Friday evening I attended a community forum sponsored by ALMA, IUN’s Latino student organization, entitled “Defending Immigrant Rights.” Ably moderated by WLTH radio host Eve Gomez, the panel included IUN Minority Studies professor Raoul Contreras, former UBM (Union Benefica Mexicana) president Tony Barreda, and Reverend Cheryl Rivera, representing the Northwest Indiana Federation of Interfaith Organizations. Barreda and Rivera have been active in protests that forced GEO Corporation to withdraw its proposal to build a for-profit immigrant detention center on property near Gary Airport. The speakers pointed out that the existence of such a facility would lead to raids against undocumented people in order to fill its cells and maintain its profitability and inevitably split up families. Rather than provide good-paying jobs for local residents, most work inside GEO prisons is carried out by inmates making about 13 cents an hour. Tony Barreda emphasized that Mexican immigrants are not taking people’s jobs away. He talked about growing up in Texas and working alongside immigrants hauling boxes of pineapples and bananas and picking cotton from sunup to sundown in hundred degree temperatures. Eve Gomez said that she hated the designation “illegal alien” and that her father had once been an undocumented worker.

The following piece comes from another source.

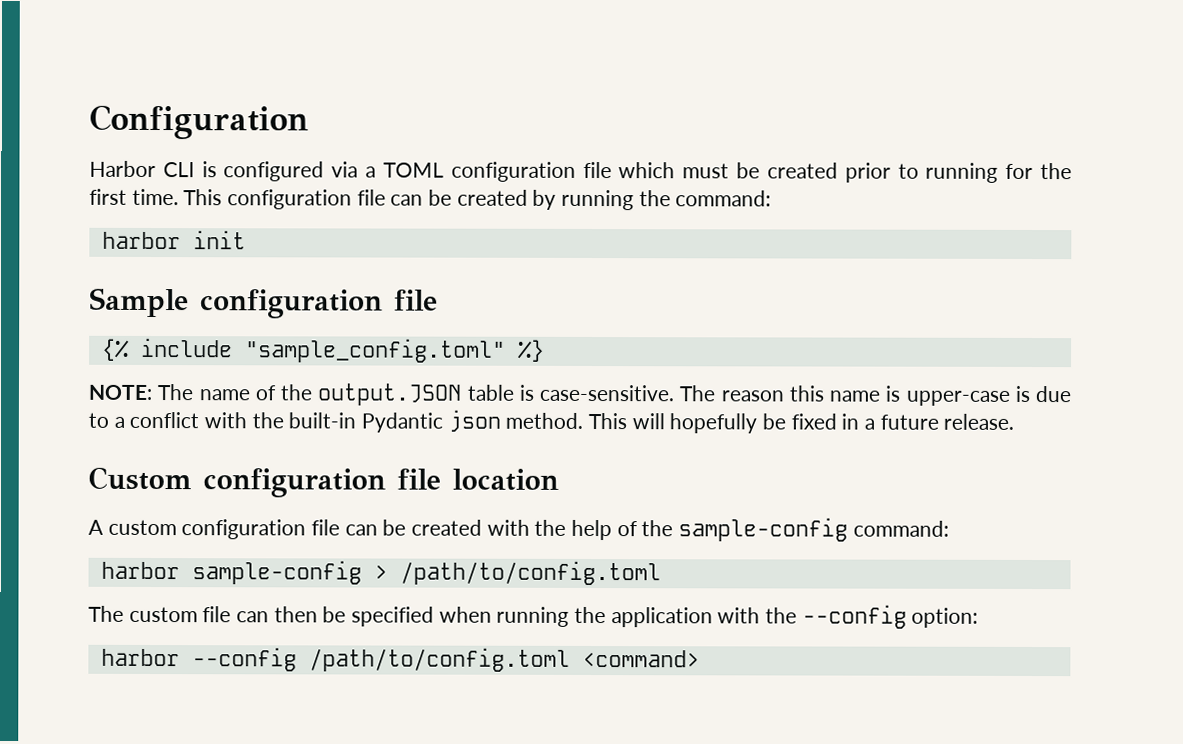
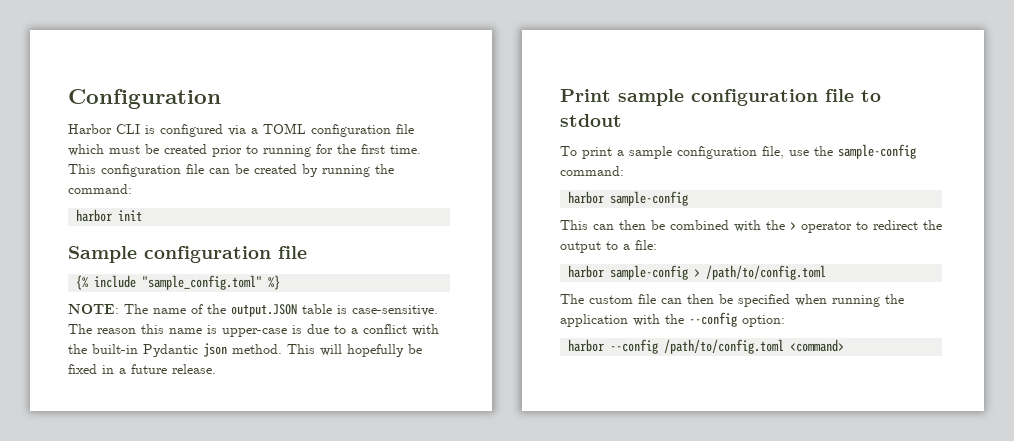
[88,466,559,498] [88,519,638,541] Custom configuration file location // A custom configuration file can be created with the help of -> [560,89,881,106] [560,114,622,127] [560,146,809,159] Print sample configuration file to stdout // To print a sample configuration file, use
(362, 572) none -> [560,220,942,233] [560,240,657,253] [568,265,689,280] // This can then be combined with the > operator to redirect the output to a file: // harbor sample-config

I was looking forward to hearing Reverend Rivera, who is from East Chicago and knows my son Dave, and she did not disappoint. She talked about growing up in segregated Georgia and first encountering discrimination at a picnic when a policeman tried to separate her mother from her family, thinking she was white. She identified herself as descended from slaves as well as a German Jew and that her husband is a first generation Puerto Rican immigrant. She said she became an activist at age 15 when high school administrators tried to prevent a classmate from becoming homecoming queen because she was an unwed mother. Rivera and others, including members of the football team, threatened to boycott homecoming unless school officials relented.
I donated copies of my latest Steel Shavings to attendees and was pleased that student Ava Meux was in the audience, who’s in volume 44 several times. She wants to do an independent study project with me, and I suggested doing an oral history of her grandmother, an accomplished pianist and youth choir director. Representing ALMA was the son of Eugenia Arredondo, and I introduced myself as one who had helped edit “Maria’s Journey,” about his family’s matriarch. Samuel A. Love, who first fought GEO’s scheme to locate a prison in Hobart, was pleased to see me. He and Ava Meux appeared together on Jerry Davich’s radio show during that fight.